Attendees from across Australia span a wide range of musical genres and include Jay Gonsalves from Victoria, AYA J from Queensland and Hylander from NSW.

“Mushroom has always had a very strong relationship with First Nations artists,” said Gudinski.

“In the early 1990s, my father was a champion of the most famous indigenous group, Yothu Yindi, and I always felt a very deep connection and responsibility to help them show them off.

“When I was younger, I was lucky enough to go to a music festival in the Northern Territory where Yothu Yindi was playing and it was such an enlightening experience to see the talent on display. Dad has always been a leader, not a follower, and looking back Yothu Yindi were the first emerging artists.
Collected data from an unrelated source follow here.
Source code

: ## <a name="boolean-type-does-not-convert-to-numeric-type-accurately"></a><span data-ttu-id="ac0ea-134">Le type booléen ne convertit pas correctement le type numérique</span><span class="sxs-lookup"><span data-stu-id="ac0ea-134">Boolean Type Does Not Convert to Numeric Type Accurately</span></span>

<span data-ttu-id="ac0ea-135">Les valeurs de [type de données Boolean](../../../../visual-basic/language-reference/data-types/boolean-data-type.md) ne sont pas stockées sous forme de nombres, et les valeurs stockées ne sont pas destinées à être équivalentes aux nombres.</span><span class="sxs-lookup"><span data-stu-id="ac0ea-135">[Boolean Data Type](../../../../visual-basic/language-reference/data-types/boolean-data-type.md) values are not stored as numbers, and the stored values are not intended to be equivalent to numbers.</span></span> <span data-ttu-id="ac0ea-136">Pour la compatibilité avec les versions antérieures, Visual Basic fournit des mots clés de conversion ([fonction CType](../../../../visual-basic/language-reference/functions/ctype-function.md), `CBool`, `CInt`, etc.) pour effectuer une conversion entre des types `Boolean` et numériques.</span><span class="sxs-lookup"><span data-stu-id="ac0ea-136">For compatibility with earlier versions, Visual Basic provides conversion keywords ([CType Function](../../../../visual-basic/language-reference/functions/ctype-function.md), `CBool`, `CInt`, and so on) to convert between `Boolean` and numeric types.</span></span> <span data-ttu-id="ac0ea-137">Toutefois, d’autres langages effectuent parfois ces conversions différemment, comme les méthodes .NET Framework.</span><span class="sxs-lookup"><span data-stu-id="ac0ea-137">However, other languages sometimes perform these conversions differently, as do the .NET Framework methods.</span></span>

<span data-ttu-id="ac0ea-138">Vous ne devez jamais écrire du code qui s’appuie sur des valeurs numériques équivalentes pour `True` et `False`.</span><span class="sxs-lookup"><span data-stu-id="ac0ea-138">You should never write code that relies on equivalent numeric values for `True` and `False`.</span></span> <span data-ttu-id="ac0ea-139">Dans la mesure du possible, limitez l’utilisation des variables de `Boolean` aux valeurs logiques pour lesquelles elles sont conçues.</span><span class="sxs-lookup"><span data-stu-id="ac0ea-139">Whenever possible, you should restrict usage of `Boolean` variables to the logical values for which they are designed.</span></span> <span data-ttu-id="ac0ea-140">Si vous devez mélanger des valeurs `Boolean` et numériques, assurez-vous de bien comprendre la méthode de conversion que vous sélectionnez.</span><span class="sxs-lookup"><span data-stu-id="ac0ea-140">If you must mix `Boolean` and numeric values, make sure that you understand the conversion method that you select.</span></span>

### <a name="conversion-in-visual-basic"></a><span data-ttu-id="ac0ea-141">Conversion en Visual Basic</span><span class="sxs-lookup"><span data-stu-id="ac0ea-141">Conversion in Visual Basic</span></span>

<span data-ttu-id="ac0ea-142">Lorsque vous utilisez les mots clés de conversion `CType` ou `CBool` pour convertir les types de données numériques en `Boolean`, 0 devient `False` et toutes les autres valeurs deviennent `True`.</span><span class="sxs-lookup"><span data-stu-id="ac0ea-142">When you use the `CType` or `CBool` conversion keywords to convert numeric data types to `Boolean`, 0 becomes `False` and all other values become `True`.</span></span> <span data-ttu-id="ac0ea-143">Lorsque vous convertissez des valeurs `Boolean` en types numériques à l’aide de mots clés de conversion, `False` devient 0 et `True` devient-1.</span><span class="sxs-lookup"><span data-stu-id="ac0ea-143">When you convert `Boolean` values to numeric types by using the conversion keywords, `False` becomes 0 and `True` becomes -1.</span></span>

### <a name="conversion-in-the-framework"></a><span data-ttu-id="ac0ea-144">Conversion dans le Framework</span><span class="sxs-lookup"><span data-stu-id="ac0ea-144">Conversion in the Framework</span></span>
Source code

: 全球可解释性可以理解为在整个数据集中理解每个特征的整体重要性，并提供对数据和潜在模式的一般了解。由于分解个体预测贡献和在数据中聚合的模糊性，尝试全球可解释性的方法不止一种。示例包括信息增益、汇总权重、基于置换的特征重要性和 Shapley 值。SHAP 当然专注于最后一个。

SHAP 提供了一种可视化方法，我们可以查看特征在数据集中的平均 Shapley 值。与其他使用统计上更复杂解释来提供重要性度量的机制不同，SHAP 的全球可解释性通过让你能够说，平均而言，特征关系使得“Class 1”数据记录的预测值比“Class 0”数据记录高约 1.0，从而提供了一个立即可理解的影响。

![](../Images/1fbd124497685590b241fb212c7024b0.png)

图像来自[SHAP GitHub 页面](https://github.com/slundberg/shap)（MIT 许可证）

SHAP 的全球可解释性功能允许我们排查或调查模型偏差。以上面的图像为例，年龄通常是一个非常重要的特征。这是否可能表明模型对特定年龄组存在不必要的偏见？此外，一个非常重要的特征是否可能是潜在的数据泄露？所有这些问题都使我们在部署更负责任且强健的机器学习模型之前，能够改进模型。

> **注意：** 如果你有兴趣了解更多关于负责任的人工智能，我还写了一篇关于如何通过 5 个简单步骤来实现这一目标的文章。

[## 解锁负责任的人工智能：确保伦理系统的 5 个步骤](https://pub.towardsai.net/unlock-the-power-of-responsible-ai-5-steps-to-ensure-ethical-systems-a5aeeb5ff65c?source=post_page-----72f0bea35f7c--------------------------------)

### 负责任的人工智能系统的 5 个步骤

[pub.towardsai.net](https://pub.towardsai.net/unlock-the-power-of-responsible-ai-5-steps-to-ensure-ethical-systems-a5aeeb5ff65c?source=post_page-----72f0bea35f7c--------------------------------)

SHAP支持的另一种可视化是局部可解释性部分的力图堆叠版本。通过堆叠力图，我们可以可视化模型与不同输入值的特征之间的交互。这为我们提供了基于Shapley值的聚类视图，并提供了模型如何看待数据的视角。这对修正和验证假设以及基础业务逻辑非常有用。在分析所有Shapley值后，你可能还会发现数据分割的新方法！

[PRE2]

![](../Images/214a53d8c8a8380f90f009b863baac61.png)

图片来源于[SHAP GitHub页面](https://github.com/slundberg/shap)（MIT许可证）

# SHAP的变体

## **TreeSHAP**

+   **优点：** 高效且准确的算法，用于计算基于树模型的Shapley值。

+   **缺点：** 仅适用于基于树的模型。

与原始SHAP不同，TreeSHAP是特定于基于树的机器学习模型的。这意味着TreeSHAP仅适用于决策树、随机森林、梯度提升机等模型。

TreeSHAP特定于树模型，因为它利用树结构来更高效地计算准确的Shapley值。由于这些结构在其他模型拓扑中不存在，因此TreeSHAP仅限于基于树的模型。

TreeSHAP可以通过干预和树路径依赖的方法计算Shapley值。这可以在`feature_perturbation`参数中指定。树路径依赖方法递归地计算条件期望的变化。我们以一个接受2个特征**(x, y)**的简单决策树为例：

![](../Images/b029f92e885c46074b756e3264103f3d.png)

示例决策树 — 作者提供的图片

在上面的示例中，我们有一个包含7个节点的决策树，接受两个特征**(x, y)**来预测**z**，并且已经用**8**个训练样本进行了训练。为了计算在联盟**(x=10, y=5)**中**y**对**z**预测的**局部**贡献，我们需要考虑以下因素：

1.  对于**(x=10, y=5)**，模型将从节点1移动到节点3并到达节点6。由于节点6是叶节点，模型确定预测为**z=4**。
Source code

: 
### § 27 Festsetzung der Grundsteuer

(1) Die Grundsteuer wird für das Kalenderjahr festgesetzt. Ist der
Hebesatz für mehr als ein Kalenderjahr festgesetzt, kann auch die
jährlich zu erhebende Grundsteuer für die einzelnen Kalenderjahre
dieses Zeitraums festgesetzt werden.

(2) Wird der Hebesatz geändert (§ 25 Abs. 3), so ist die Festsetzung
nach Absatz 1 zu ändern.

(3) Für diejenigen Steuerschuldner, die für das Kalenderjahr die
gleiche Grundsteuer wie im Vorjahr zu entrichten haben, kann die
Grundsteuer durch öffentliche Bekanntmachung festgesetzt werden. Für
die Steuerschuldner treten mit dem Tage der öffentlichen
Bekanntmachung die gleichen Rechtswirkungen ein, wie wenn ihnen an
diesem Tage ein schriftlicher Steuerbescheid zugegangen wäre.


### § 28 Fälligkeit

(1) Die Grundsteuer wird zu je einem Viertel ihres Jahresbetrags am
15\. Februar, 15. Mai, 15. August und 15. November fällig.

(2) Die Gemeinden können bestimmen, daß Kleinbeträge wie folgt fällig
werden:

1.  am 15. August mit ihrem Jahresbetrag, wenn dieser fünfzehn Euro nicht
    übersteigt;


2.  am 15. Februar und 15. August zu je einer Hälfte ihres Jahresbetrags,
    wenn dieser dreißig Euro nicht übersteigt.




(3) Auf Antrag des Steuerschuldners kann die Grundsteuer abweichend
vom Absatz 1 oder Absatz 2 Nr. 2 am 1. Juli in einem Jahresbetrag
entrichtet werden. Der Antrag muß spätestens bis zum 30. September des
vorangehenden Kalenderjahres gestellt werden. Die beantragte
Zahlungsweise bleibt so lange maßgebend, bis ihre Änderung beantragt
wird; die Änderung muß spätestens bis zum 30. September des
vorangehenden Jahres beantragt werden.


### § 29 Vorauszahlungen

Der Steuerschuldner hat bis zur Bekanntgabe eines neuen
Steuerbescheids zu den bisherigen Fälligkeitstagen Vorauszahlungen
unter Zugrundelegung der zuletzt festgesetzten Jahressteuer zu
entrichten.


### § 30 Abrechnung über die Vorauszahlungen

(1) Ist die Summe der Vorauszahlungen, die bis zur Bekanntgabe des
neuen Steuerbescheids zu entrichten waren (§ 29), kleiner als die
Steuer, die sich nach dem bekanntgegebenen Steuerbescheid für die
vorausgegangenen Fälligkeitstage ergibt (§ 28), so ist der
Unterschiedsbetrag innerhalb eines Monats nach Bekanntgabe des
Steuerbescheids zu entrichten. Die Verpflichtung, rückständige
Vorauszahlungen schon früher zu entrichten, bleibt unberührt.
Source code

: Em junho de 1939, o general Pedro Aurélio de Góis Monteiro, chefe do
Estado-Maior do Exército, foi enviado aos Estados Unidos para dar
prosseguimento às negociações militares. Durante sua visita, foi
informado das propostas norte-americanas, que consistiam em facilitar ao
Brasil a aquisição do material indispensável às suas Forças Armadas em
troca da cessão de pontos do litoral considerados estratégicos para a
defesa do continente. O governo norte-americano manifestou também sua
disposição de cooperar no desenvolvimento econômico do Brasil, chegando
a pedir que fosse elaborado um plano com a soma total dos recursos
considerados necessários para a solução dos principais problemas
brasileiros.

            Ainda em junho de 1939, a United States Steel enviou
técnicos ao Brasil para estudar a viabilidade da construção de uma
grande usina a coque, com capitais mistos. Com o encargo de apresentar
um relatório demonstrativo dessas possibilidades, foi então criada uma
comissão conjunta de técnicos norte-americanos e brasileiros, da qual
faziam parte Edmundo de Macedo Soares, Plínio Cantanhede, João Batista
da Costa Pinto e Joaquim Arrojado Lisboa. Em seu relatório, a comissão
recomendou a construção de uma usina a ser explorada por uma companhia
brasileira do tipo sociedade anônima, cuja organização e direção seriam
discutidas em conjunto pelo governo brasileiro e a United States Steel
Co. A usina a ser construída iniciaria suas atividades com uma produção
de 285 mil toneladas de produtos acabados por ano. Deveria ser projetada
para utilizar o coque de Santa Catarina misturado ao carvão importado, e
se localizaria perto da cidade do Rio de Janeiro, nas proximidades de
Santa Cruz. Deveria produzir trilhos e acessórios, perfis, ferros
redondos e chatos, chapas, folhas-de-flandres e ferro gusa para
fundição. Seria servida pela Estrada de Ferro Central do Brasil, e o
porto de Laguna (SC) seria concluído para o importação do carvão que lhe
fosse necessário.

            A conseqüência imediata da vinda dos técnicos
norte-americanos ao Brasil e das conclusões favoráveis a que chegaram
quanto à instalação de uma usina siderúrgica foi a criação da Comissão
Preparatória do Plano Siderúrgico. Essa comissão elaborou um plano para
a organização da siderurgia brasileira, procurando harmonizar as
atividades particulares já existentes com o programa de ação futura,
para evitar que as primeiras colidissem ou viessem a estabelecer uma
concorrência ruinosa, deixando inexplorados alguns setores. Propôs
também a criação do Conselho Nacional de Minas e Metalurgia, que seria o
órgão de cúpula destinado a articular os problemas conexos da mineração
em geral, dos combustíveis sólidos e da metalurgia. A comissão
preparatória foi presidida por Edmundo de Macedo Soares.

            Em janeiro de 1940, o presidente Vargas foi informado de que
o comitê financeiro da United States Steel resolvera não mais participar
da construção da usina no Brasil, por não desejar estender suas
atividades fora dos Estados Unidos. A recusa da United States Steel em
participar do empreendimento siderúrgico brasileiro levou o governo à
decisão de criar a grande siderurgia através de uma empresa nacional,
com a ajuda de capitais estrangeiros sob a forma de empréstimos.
Look what he created.

He pointed to indigenous artists such as Dan Sultan, Emily Wurramara, Baker Boy and The Kid LAROI.

“We are in an era where the quality of indigenous First Nations musicians is at the highest level,” he said.

“They create amazing music, important music that is part of the culture and we want to make sure everyone is heard. This relationship with Coles feels right: we can really help create a path for the next upcoming artists. “

AFL and Coles Grand Ambassador Eddie Betts said he was thrilled to be a mentor in the First Nations Pathways program to support talented musicians.

“As a kid, growing up in the community, I went through a lot of hardships to realize my dream of becoming an AFL player,” said Betts.

“He taught me so much about family, resilience, strength and self-esteem and I can’t wait to pass on my experiences to help these young musicians.”

Coles chief marketing officer Lisa Ronson said the partnership was an extension of the supermarket’s First Nations Pathways program, which initially focused on sports.

“We will support by sharing the stories and music of these talented musicians through our network such as Coles Radio and our instore magazines, so that we can raise awareness of young artists’ talent,” he said.

“We loved seeing how the First Nations Pathways Program developed the confidence, talent and life skills of young indigenous athletes involved in AFL, AFLW and NRL and are thrilled to be able to now expand this experience to include young musicians who dream. to perform on stage and share their wonderful talents with the world ”.